Billy chops the tree, and by afternoon he has terrible blisters. He wants to give up, but he prays to God to give him the strength to finish the job. A breeze blows and the tree topples. The coon runs out and Little Ann grabs the coon, which viciously attacks her. Old Dan helps her, and the coon is soon dead.
Billy returns home triumphantly. He tells Papa about the wind and how it only hit the big tree. He believes God helped him again.
Analysis:
Grandpa speaks about the "'determination and will power'" involved in cutting down a big tree. Although Billy does not fully heed his words, he does exemplify determination and will power time and again. So do his dogs - Old Dan and Little Ann are tenacious, and will not leave the coon up in the tree.

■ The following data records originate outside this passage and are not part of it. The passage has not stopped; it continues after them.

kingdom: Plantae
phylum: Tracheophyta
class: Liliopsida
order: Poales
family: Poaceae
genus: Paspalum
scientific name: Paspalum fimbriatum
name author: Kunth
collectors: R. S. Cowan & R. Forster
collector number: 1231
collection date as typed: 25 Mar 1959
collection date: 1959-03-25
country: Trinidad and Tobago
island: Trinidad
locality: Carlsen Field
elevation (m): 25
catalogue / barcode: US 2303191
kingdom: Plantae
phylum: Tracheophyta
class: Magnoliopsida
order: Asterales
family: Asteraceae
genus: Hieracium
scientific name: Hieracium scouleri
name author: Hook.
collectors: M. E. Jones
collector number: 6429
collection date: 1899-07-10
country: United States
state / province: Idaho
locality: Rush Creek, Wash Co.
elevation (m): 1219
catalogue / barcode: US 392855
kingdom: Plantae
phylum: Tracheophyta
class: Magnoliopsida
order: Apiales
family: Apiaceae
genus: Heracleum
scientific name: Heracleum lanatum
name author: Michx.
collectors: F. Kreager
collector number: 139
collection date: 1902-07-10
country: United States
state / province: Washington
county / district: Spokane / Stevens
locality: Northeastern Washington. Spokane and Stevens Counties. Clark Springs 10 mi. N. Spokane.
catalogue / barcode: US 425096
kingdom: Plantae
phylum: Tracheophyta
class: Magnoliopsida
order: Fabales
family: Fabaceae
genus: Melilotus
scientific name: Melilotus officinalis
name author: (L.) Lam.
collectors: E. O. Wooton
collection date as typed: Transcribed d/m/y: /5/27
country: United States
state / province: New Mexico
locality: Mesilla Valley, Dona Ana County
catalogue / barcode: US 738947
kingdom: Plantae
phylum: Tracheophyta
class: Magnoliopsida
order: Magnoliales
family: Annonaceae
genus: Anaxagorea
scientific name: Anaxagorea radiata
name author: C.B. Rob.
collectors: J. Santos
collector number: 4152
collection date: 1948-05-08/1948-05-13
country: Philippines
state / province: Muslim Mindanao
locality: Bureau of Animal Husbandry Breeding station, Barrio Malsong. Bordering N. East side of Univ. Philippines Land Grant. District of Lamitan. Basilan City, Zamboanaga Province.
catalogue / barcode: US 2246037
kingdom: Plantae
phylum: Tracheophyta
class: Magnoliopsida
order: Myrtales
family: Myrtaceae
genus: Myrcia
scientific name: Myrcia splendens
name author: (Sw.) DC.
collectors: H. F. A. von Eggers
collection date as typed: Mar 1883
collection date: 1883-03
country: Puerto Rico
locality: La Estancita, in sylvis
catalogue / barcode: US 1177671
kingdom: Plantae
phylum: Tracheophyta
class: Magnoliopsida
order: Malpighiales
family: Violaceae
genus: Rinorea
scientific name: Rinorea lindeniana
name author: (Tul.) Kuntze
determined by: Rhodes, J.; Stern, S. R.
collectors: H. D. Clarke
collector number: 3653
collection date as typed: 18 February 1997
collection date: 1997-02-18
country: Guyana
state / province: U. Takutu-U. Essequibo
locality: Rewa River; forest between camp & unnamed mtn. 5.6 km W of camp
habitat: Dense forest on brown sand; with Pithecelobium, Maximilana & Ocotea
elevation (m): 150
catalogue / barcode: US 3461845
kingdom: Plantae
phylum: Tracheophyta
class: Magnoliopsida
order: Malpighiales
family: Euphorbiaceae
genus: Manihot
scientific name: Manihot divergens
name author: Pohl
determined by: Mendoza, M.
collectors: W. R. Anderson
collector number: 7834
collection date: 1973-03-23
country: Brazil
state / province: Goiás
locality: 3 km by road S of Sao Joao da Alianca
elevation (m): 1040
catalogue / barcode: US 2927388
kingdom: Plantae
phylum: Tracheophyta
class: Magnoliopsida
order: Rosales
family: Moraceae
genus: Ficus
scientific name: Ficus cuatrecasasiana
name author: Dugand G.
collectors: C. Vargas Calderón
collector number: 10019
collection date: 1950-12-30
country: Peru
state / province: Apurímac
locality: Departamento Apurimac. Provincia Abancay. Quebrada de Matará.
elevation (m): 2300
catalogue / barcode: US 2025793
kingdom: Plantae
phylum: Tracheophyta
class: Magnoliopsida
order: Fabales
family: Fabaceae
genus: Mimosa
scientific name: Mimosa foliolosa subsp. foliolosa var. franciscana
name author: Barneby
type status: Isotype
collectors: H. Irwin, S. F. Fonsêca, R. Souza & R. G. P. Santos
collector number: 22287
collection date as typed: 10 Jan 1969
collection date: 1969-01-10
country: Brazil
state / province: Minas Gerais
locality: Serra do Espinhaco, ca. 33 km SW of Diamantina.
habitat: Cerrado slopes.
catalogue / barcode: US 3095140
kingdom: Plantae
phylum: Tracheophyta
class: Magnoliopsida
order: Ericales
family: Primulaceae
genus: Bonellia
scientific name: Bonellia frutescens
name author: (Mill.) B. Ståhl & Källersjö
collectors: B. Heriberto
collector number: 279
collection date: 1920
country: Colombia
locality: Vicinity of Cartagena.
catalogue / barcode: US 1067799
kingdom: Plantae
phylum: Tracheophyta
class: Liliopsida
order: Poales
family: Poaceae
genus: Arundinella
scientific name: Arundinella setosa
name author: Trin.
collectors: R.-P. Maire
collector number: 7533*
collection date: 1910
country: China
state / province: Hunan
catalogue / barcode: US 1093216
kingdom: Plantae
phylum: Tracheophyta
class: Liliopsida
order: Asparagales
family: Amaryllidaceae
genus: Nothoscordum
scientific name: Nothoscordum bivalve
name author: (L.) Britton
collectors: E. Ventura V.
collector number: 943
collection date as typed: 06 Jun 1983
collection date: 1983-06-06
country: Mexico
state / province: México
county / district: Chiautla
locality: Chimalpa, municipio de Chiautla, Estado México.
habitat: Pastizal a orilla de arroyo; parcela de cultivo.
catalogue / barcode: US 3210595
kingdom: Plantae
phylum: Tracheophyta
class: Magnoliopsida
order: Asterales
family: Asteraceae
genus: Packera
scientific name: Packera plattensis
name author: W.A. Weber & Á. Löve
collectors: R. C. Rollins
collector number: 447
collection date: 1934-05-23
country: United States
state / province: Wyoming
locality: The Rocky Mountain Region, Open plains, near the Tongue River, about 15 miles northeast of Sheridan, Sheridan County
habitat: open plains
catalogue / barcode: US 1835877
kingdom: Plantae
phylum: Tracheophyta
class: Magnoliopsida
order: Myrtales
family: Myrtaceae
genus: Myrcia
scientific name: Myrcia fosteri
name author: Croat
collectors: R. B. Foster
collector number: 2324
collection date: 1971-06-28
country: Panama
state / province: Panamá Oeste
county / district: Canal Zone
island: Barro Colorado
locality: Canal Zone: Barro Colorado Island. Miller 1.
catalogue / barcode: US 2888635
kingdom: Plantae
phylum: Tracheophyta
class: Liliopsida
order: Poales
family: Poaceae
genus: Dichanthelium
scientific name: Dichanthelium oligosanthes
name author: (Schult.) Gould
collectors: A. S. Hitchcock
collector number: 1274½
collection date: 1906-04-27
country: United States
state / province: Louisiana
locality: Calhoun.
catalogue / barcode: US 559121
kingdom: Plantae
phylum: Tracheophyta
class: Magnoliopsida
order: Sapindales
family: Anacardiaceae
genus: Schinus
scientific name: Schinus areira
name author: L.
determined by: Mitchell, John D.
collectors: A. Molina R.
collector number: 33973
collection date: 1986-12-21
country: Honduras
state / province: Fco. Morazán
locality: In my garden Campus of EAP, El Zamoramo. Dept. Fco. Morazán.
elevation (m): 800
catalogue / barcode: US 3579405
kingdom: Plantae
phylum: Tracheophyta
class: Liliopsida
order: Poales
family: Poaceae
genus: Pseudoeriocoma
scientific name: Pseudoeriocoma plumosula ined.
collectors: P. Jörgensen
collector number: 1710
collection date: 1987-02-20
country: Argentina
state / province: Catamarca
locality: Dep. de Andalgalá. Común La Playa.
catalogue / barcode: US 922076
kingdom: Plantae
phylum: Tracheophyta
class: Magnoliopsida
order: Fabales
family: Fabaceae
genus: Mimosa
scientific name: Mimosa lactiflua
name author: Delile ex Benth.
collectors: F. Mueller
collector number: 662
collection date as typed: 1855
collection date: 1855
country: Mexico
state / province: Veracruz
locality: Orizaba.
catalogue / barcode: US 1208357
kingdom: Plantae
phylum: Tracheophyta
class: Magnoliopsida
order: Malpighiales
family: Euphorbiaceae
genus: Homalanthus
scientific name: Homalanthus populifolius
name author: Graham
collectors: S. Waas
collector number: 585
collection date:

Billy again credits God with helping him, here by cutting down the tree. All the mystical aid he and the dogs receive foreshadows the great mystical event at the end of the novel.
Chapter X Summary:
Mama makes Billy a cap out of his first coon hide. He hunts every night, and his dogs prove excellent hunters. Billy turns the money he earns from the hides over to his father. When he gives the hides to Grandpa, Grandpa always notes something down on a piece of paper, though he doesn't explain why. On Saturdays, Billy swaps hunting stories with other hunters. The hunters make fun of his dogs, but know Little Ann and Old Dan are the best.
Billy discovers Old Dan will not hunt if he is not with Little Ann. Little Ann becomes the favorite of Billy's sisters. Unfortunately, because of her small size, Little Ann cannot have puppies.
One night, while they hunt a boar coon, Little Ann saves Old Dan's life by alerting Billy to an underground muskrat den that Old Dan has trapped himself in. Another night, Old Dan himself gets caught up in a tree, and Billy has to use some ingenuity to get him down.
Analysis:
This short chapter describes the regular nature of Billy's hunting adventures. He is becoming an excellent hunter, as are his dogs. Little Ann continues to demonstrate her superior intelligence, while Old Dan shows how determined and strong he is. Like Billy, a boy among adult hunters, they are undersized but compensate with great will power and skill.
The narrative now becomes more episodic, meaning it is made up of episodes that do not really build up into each other, as the story did earlier when Billy's goal was to get his dogs. To make up for the episodic narrative, which risks becoming boring and repetitive, Rawls varies Billy's adventures and makes them increasingly difficult.
Rawls creates intrigue when he reveals that Grandpa takes notes on how many hides Billy skins. Billy ignores it, but the reader knows that Grandpa is cooking up something.